AIM OF THE TASK: Quote the text of every record below word for word, leaving out the pictures.
[MATERIAL SUPPLIED — start]
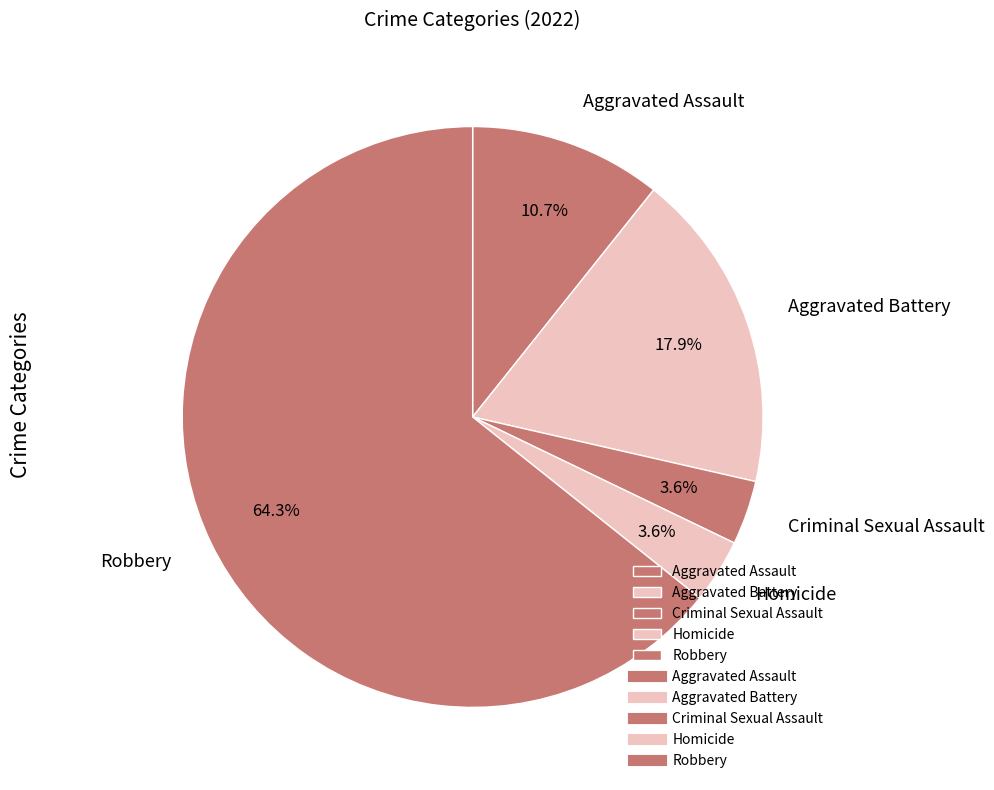

To the nearest percent, what is the average slice percentage?

20%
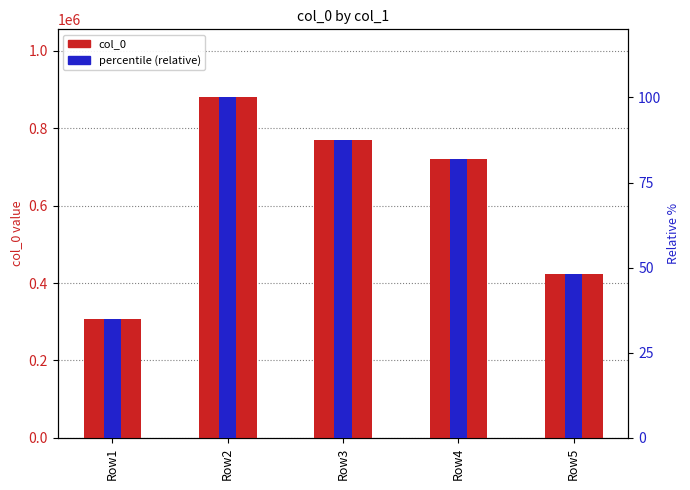

Where is percentile (relative) nearest to the value 67?

Row4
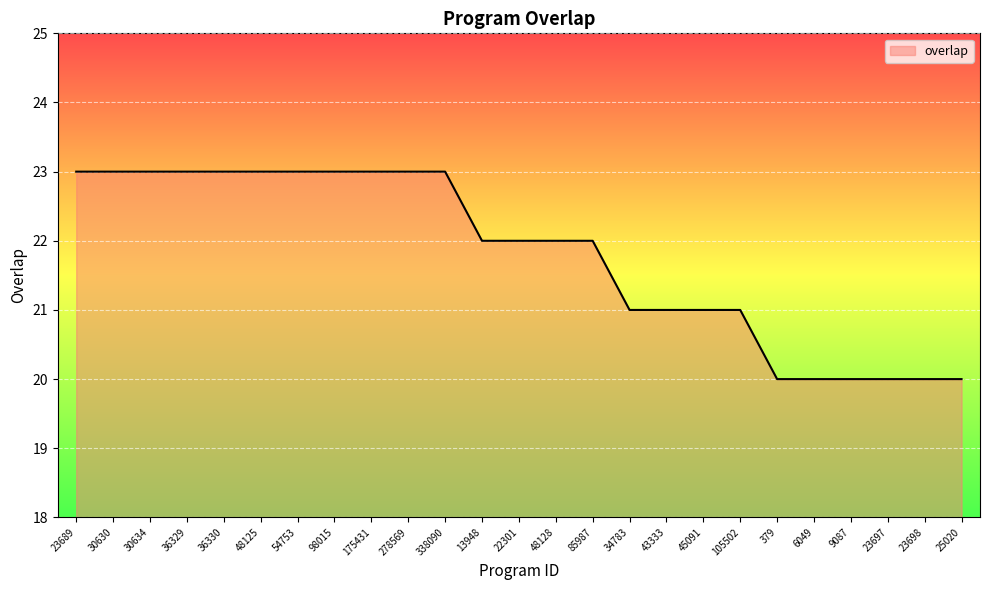

Is it true that the value at 30630 is 36?

False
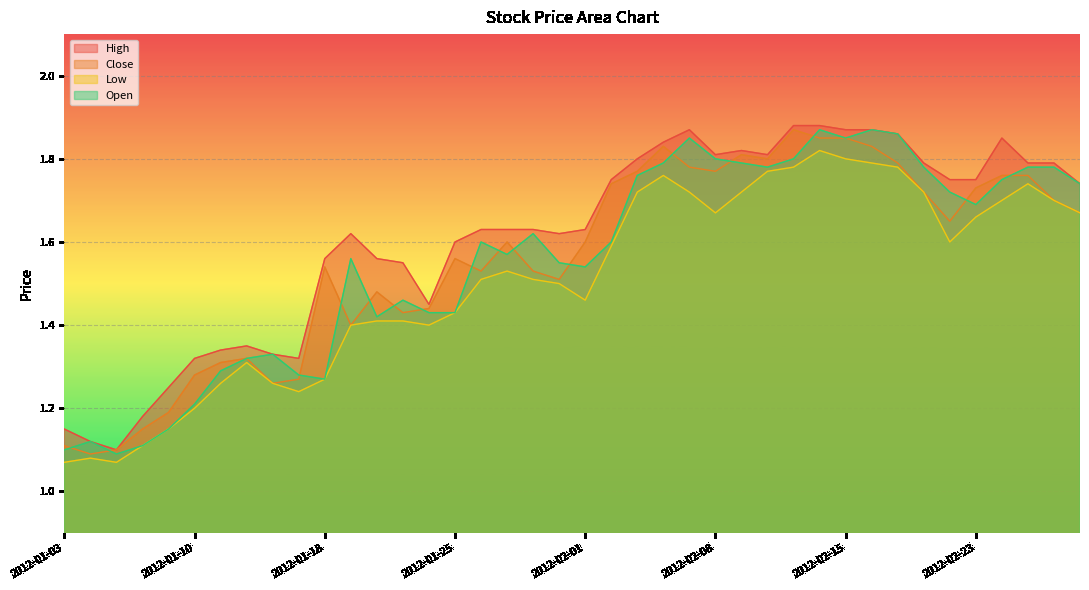

At which label does Low reach its minimum?

2012-01-03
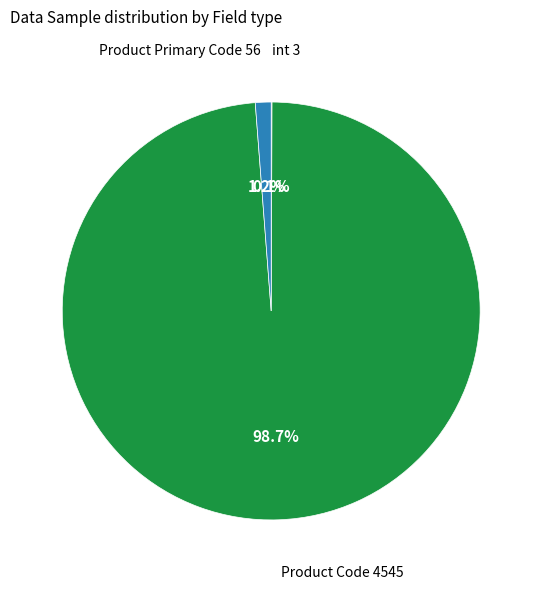

Is there a majority slice in this chart?

Yes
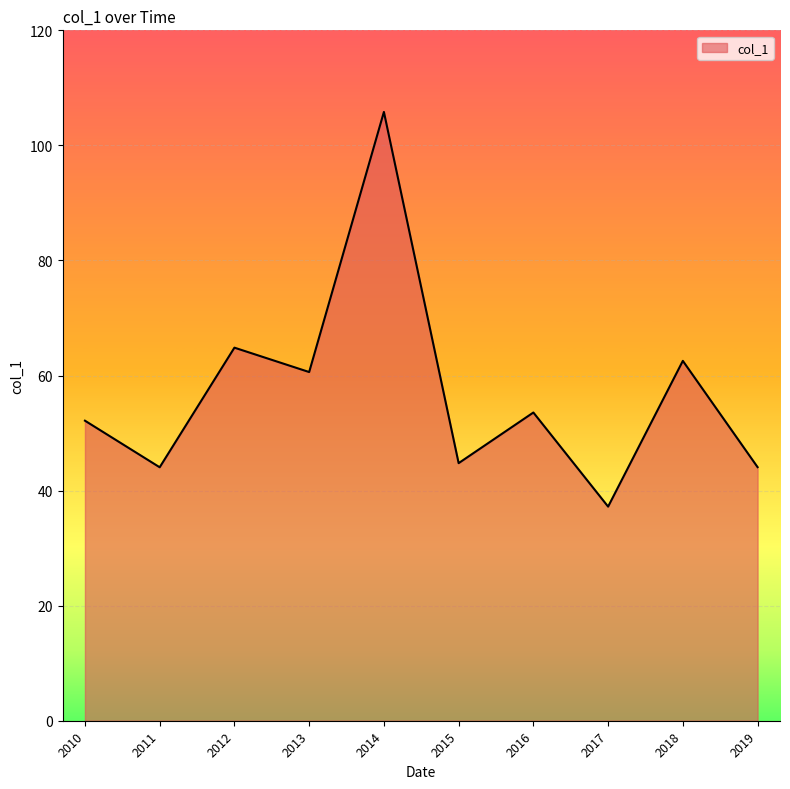

At which category does the chart reach its peak across all series?

2014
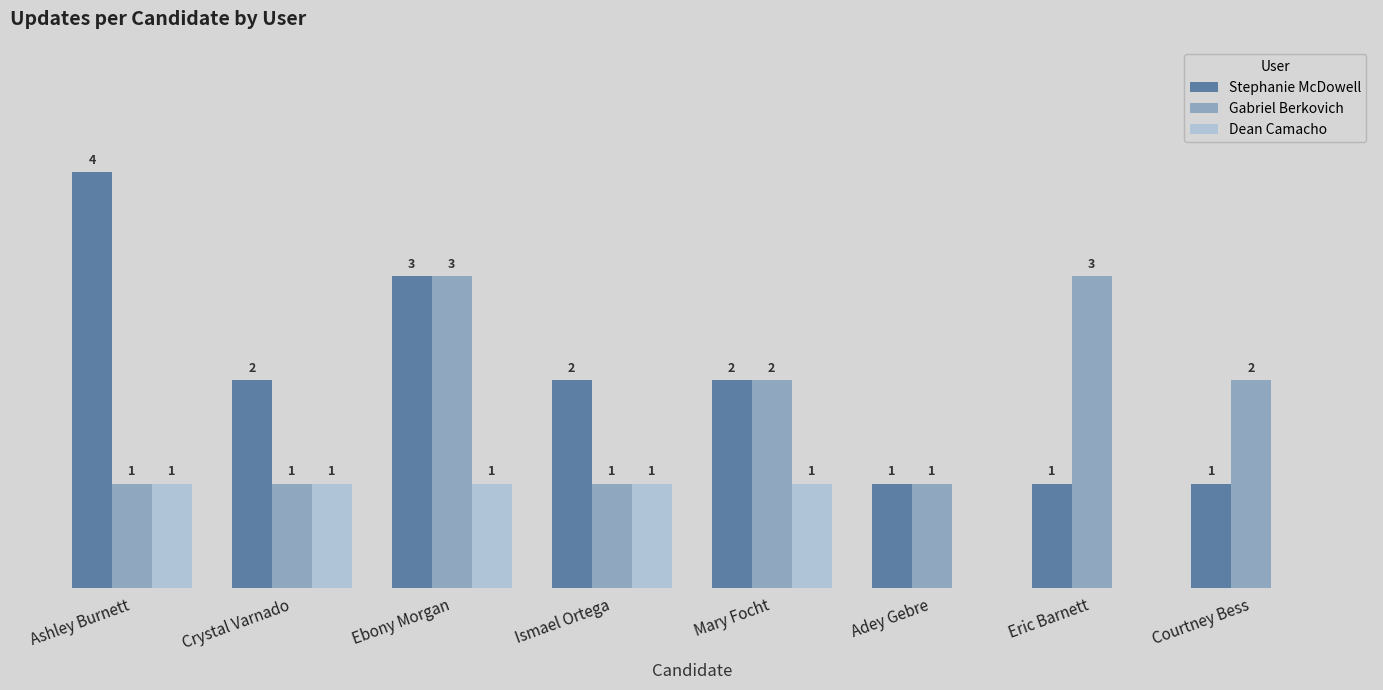

Which category has the highest value across all series?

Ashley Burnett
[MATERIAL SUPPLIED — finish]
RESPONSE BELOW:
To the nearest percent, what is the average slice percentage?

20%

Where is percentile (relative) nearest to the value 67?

Row4

Is it true that the value at 30630 is 36?

False

At which label does Low reach its minimum?

2012-01-03

Is there a majority slice in this chart?

Yes

At which category does the chart reach its peak across all series?

2014

Which category has the highest value across all series?

Ashley Burnett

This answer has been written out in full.